--- TASK ITEM ---
Reproduce the lines between the line containing "## SYNOPSIS" and the line containing "key from exponent", inclusive, swapping each "newBitcoinKey" for "makeBitcoinKey" and leaving everything else unchanged.

--- MATERIAL PROVIDED ---
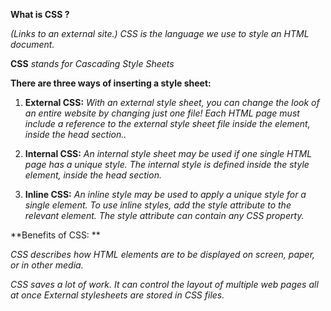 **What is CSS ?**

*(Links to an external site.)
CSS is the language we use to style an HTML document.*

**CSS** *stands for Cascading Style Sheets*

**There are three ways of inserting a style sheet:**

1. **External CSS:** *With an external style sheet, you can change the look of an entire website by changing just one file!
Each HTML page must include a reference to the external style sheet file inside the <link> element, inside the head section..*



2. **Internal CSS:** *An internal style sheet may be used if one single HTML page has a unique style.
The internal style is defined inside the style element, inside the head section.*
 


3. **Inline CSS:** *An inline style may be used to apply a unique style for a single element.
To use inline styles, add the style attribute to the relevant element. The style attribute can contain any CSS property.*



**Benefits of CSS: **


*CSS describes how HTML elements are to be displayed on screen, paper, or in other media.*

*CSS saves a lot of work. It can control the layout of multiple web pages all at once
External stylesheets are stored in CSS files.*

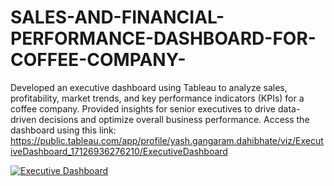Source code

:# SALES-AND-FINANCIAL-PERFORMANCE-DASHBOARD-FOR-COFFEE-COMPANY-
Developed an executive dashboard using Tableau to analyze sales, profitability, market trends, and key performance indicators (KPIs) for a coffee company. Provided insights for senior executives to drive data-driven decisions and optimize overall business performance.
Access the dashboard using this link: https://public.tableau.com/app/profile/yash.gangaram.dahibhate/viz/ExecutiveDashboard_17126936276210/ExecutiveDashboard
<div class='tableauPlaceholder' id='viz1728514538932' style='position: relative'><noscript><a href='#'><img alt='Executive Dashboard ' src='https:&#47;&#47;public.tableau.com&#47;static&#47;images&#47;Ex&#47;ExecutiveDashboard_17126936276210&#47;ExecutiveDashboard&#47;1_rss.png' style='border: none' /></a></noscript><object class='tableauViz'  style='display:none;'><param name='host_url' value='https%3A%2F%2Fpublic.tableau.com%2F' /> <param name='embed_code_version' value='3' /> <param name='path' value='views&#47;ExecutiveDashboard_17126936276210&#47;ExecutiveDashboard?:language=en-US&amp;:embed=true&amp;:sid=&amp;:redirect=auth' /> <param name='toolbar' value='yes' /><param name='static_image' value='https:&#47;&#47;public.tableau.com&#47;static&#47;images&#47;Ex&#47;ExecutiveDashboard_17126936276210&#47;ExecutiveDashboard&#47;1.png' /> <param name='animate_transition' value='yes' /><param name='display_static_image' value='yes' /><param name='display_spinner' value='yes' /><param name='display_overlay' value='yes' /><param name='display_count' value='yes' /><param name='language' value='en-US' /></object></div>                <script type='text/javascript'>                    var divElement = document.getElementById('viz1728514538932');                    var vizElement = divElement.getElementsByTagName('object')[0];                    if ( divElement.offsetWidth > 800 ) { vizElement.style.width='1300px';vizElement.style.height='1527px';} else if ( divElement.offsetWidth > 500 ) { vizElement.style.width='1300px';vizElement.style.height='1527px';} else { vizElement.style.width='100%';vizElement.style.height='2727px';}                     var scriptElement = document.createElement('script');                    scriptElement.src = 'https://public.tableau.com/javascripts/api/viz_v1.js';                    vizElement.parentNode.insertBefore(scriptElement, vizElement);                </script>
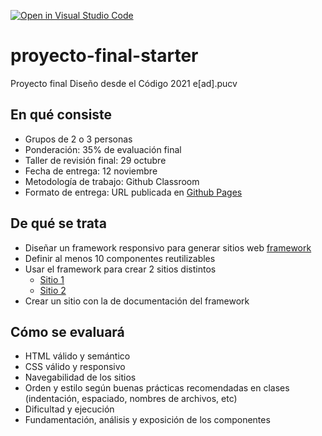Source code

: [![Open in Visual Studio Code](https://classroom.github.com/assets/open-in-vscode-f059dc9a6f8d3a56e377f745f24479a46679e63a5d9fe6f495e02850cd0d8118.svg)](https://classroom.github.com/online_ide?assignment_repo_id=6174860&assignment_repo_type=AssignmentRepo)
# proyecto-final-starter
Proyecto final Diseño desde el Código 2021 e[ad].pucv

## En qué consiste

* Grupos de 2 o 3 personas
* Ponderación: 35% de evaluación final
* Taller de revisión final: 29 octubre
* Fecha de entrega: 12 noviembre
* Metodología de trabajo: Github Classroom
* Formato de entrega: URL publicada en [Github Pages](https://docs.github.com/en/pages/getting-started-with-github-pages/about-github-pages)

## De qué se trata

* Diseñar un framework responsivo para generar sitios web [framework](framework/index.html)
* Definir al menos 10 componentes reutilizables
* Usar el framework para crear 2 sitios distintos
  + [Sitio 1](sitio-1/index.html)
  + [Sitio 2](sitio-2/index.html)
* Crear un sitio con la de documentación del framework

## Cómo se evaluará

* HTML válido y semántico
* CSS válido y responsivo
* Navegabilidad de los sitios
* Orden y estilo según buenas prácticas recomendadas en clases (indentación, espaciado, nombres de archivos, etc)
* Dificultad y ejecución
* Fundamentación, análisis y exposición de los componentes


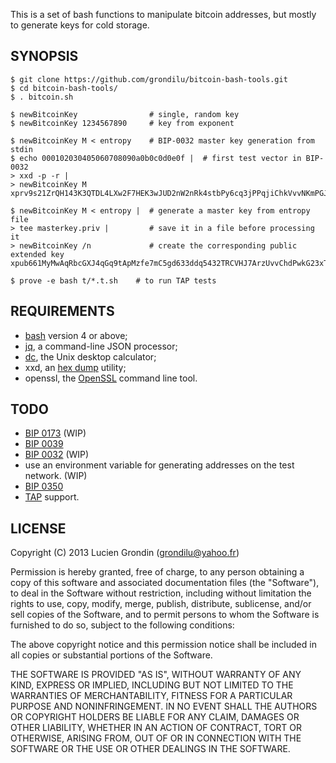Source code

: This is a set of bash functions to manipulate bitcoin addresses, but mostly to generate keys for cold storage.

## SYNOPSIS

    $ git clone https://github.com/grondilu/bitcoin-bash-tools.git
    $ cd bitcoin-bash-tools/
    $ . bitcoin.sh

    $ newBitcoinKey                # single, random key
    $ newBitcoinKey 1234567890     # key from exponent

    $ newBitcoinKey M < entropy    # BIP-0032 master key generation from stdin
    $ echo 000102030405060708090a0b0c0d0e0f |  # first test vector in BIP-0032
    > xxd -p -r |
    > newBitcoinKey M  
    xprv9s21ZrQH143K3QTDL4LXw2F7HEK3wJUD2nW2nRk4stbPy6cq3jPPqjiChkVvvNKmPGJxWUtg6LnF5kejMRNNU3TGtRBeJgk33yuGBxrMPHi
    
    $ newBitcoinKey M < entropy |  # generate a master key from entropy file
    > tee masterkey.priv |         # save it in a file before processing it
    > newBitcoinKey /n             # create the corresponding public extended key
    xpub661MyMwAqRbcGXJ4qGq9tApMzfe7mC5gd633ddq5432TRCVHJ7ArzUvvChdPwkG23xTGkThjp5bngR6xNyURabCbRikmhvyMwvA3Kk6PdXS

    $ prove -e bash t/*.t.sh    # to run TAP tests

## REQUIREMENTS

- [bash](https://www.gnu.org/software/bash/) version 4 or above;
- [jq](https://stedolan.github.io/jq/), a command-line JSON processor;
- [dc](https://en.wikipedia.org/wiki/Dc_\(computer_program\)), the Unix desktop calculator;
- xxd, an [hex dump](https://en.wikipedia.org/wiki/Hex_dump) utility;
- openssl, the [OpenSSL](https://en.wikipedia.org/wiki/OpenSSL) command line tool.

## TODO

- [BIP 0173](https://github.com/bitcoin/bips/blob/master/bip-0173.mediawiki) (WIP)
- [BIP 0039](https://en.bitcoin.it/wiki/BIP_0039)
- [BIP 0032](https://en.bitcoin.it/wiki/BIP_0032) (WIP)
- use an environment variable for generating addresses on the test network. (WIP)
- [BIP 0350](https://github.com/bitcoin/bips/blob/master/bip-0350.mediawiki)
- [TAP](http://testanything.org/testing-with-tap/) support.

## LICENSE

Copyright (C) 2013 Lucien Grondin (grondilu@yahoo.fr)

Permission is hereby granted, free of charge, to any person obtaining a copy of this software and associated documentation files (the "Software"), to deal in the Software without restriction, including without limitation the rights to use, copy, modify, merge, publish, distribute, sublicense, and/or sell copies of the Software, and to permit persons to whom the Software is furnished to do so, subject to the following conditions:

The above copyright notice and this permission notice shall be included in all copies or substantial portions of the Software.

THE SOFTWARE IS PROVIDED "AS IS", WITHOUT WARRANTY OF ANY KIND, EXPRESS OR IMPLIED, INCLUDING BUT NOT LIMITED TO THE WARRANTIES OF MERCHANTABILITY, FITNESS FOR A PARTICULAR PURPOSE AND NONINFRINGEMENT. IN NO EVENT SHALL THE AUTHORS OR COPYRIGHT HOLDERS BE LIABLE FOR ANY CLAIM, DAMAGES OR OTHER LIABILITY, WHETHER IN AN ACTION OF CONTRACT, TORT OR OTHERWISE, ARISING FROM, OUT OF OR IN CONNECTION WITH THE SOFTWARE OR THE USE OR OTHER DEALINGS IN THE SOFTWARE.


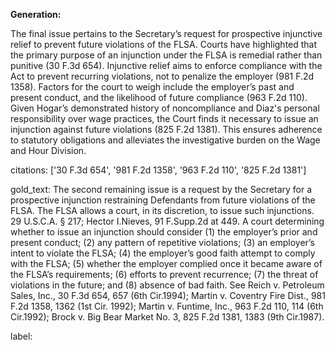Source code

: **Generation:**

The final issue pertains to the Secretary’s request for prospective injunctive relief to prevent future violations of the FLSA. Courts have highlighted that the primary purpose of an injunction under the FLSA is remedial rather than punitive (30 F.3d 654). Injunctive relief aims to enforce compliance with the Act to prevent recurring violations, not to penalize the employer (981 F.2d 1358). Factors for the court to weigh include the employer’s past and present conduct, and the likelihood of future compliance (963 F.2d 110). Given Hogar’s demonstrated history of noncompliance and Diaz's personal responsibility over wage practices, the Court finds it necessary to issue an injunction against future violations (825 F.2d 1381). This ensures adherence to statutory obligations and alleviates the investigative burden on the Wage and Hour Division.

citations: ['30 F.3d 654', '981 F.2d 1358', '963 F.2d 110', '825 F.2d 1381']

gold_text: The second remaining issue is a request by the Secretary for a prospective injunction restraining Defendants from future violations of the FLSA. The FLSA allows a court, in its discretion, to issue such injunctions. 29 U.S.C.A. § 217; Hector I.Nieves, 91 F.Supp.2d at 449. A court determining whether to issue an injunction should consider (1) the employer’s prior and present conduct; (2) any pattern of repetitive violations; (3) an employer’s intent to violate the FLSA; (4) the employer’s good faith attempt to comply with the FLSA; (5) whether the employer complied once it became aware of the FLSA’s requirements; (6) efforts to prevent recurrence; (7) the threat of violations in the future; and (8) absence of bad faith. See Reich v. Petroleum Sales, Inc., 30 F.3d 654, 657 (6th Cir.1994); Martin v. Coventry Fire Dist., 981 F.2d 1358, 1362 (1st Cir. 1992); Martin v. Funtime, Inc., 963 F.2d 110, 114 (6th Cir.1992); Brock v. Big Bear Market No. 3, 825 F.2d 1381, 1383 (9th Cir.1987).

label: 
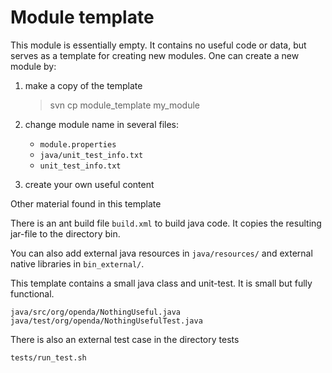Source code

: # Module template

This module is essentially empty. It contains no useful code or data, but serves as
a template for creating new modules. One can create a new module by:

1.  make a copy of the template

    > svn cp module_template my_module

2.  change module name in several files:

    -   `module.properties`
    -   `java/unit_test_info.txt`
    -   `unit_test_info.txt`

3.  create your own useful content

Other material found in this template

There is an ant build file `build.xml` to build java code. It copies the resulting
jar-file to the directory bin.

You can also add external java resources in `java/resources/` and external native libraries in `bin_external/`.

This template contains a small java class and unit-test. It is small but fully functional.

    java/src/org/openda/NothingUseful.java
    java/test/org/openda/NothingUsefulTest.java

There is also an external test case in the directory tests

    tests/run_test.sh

--- ANSWER SPACE ---
## SYNOPSIS

    $ git clone https://github.com/grondilu/bitcoin-bash-tools.git
    $ cd bitcoin-bash-tools/
    $ . bitcoin.sh

    $ makeBitcoinKey                # single, random key
    $ makeBitcoinKey 1234567890     # key from exponent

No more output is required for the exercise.